Exercise directions:
Please copy every line of the records below word for word, leaving out the pictures.

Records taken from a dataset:
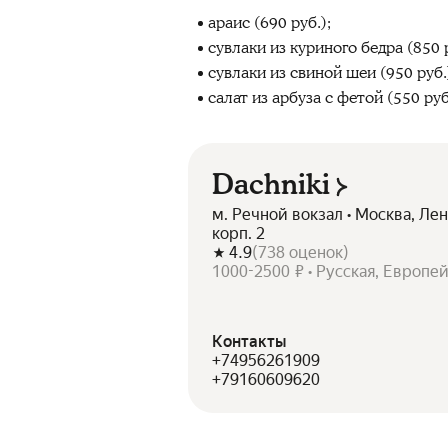
араис (690 руб.);
сувлаки из куриного бедра (850 р
сувлаки из свиной шеи (950 руб.
салат из арбуза с фетой (550 руб
Dachniki
м. Речной вокзал • Москва, Ле
корп. 2
4.9
(
738
оценок
)
1000-2500 ₽ • Русская, Европе
Контакты
+74956261909
+79160609620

Result below:
араис (690 руб.);
сувлаки из куриного бедра (850 р
сувлаки из свиной шеи (950 руб.
салат из арбуза с фетой (550 руб
Dachniki
м. Речной вокзал • Москва, Ле
корп. 2
4.9
(
738
оценок
)
1000-2500 ₽ • Русская, Европе
Контакты
+74956261909
+79160609620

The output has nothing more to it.